As reported by Reuters, the investigation is looking into whether OpenAI’s technology or data could potentially fall into the wrong hands, including foreign adversaries. There are also claims linking ChatGPT to harmful use cases, ranging from misuse in criminal activity to concerns around self-harm and unsafe content.

Subpoenas are reportedly on the way, which means this isn’t just talk but a formal escalation. And all of this is happening right as OpenAI is being seen as a potential IPO candidate, with valuations being thrown around in the trillion-dollar range. That timing could complicate things further, as increased regulatory scrutiny may impact investor confidence and how aggressively the company can move forward with its public listing plans.

This could get messy, fast

Let’s be real, AI companies have been skating on thin ice when it comes to regulation.
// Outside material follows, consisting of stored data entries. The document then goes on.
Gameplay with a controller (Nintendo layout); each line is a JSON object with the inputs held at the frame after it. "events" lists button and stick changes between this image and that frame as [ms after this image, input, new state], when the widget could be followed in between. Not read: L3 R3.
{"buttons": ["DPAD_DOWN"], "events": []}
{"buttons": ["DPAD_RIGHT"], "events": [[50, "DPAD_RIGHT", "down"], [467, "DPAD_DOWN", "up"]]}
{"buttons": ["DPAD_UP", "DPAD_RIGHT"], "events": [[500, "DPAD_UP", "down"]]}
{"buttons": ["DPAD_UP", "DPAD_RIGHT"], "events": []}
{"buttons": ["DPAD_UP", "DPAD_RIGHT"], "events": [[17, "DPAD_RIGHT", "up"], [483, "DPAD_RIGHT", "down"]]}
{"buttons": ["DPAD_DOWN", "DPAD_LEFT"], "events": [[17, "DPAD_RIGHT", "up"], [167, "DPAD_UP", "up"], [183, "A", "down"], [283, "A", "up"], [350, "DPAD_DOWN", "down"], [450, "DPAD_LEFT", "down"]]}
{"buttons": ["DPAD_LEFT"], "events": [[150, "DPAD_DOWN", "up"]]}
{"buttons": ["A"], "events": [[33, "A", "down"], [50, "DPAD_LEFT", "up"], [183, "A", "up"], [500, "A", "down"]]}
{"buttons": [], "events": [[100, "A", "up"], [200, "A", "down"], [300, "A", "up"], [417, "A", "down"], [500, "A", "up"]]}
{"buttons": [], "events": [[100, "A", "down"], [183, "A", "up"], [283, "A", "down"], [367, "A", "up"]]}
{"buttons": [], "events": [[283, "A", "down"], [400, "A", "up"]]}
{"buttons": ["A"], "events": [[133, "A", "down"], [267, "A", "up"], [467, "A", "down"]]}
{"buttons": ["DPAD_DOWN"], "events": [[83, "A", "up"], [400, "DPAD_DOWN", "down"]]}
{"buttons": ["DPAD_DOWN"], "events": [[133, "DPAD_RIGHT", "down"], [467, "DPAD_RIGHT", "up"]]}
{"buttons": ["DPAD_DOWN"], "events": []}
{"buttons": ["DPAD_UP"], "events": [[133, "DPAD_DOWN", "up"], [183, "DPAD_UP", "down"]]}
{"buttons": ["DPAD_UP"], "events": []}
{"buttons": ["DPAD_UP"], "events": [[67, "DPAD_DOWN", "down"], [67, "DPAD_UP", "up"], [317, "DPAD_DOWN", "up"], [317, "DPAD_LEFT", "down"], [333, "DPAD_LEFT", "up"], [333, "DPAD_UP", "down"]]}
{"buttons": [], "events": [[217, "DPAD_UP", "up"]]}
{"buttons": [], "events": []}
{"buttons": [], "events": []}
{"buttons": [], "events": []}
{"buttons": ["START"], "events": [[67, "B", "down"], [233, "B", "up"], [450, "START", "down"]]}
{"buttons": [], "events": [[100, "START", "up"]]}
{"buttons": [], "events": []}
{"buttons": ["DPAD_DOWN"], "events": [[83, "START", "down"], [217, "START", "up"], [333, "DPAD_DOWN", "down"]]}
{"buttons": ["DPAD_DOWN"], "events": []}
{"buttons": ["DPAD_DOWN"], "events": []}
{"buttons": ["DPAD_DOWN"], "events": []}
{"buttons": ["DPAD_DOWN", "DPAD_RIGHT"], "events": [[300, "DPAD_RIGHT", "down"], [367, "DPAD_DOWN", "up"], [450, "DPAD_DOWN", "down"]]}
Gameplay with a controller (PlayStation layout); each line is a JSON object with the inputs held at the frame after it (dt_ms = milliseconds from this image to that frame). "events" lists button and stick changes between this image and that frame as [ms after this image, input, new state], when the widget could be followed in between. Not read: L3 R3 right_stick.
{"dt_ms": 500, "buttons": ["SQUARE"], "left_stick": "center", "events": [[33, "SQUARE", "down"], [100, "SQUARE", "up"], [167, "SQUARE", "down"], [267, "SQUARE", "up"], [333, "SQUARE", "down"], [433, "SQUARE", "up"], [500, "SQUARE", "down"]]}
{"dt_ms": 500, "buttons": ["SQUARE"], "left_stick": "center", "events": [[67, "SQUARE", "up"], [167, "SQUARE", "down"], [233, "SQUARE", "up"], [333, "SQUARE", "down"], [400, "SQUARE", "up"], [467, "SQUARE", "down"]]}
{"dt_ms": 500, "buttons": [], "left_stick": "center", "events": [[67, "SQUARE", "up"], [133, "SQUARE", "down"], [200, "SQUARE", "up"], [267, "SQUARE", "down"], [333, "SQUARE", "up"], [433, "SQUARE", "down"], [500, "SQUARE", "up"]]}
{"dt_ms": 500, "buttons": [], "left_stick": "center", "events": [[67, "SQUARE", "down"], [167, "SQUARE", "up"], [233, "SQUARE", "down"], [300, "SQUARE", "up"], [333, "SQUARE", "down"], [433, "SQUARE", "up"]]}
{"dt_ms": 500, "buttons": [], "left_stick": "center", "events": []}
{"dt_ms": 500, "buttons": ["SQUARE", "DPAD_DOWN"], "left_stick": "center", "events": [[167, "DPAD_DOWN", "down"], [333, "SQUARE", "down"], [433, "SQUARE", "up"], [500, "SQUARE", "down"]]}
Rapid growth, massive user bases, and real-world impact were always going to attract attention eventually. But the timing here is what makes it spicy. OpenAI is scaling aggressively, pushing products like ChatGPT deeper into everyday life, and potentially preparing for a public offering. Getting hit with a government probe right now is not ideal.

At the same time, this might just be the beginning. Because once governments start asking questions about how AI is being used, and misused, it’s not just about one company anymore. It’s about the entire industry getting put under the microscope.